No descarta presentarse a unas elecciones porque “la vida es muy larga y no sé lo que sucederá. Lo que está claro es que en los próximos meses o años esto no pasará porque me estoy inhabilitado, pero ¿esto es para siempre? no lo sé”

Mas está convencido de que los dirigentes investigados, cuando haya una decisión judicial, deberán tomar decisiones personales como consecuencia de una posible pena que probablemente conllevaría además la inhabilitación, algo que choca con su exigencia de estabilidad de la fórmula que se elija para la constitución de un Govern. En este punto se ha puesto como ejemplo al señalar que “en mi manera de hacer ha habido un código de conducta basado en: primero pensar en el país, luego en el proyecto y luego en ti”.
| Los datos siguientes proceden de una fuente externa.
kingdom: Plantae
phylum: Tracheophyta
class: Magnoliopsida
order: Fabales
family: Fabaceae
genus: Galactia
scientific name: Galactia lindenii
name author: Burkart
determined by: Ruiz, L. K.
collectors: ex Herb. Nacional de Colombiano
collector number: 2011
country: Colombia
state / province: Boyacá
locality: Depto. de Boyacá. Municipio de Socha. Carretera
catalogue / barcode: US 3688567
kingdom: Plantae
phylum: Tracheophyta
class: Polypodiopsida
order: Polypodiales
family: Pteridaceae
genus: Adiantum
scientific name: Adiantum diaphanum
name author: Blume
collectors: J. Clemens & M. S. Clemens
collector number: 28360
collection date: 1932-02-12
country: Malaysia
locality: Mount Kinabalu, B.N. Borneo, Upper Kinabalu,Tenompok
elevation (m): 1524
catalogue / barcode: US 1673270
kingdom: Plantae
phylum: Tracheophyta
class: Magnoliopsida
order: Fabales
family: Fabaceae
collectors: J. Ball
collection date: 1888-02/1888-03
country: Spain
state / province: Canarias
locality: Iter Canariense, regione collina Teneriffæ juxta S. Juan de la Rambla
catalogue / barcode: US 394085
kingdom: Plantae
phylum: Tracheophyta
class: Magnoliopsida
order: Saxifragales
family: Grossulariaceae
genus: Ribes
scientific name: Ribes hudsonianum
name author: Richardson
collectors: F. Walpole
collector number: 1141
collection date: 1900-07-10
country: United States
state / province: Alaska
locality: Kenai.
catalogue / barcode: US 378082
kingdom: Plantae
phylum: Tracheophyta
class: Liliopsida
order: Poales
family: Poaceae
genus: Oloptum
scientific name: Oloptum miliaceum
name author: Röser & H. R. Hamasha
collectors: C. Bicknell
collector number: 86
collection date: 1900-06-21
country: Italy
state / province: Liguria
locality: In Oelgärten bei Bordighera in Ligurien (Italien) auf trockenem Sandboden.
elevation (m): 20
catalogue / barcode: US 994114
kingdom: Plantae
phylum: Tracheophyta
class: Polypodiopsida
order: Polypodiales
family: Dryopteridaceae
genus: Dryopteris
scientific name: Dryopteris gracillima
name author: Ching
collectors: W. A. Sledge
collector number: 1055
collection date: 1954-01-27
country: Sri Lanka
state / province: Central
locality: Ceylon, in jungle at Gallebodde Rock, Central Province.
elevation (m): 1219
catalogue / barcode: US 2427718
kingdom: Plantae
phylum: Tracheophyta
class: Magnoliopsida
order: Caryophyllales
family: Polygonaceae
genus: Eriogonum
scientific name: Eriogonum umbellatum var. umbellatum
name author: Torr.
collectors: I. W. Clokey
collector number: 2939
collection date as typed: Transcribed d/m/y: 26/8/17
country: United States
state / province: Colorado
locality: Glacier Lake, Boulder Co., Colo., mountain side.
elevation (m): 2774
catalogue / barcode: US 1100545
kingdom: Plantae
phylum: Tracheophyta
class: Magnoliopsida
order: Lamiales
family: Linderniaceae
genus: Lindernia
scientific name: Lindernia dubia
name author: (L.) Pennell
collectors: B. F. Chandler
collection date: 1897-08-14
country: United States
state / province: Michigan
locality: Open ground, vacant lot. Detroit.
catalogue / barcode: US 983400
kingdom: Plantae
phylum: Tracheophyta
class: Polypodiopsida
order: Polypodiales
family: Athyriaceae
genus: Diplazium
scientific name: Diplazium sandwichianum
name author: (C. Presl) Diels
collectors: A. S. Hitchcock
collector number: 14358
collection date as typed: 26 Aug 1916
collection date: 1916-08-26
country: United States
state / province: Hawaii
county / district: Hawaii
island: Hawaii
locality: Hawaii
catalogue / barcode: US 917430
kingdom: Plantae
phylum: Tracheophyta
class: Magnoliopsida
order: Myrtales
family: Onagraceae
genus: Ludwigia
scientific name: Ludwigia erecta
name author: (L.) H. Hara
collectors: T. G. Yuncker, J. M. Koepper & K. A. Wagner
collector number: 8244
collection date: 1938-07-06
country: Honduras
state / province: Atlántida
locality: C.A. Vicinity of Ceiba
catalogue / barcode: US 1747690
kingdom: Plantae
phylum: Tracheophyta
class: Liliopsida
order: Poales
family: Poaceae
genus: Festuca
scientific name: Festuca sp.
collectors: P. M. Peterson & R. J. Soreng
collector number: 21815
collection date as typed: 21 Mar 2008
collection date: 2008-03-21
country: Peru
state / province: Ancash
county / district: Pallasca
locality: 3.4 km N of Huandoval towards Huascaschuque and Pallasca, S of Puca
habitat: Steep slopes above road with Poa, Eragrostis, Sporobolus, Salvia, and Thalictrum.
Al expresident le han preguntado sobre si volvería a presentarse a unas elecciones y no ha cerrado las puertas. “No lo sé. No lo descarto del todo porque la vida es muy larga y no sé lo que sucederá. Lo que está claro es que en los próximos meses o años esto no pasará porque me estoy inhabilitado, pero ¿esto es para siempre? no lo sé. La vida es muy larga. Donde la vida me lleve…”, ha resuelto. Pero Mas ha asegurado que esto no significa que tenga alguna duda sobre la decisión que acaba de tomar porque las decisiones “las tomo cuando creo que debo” y nadie le ha obligado. A nivel anímico, “tampoco estoy contento, pero triste no”, ha comentado.

“Catalunya no se ha roto” como consecuencia del proceso soberanista, aunque ha considerado “evidente” que hay “una división social profunda”

El exdirigente ha reclamado la necesidad de proteger el “resultado absolutamente extraordinario” que supone el 47,5% de votos a favor de opciones independentistas cosechado el pasado 21-D, algo inconcebible hace sólo 10 años, ha resaltado. Este resultado que se traduce en mayoría absoluta “permite mantener el objetivo” de hacer “un Estado propio”, por tanto, el nuevo Govern tiene la legitimidad para no renunciar a él aunque “no tomar decisiones ultrarrápidas”. El nuevo Gobvern “puede seguir trabajando y hacerlo bajo el marco legal del Estado español” pero se trataría de “trabajar para que la base social se consolide y se vaya expandiendo”, porque “hay cosas a hacer, a restituir, a coser, a consolidar”, ha enumerado.

Para Mas, “Catalunya no se ha roto” como consecuencia del proceso soberanista, aunque ha considerado “evidente” que hay “una división social profunda” que ha considerado habitual en los países de nuestro entorno: “Igual que en el Reino Unido la hay sobre el Brexit”, y la hubo en Escocia ha puesto como ejemplo. Pero lo importante para él es la solución a estas divisiones, es decir, encontrar el mejor mecanismo para un proyecto que englobe a todos. Y aquí ha apuntado que “la única fórmula que conocemos que funcione” es el referéndum.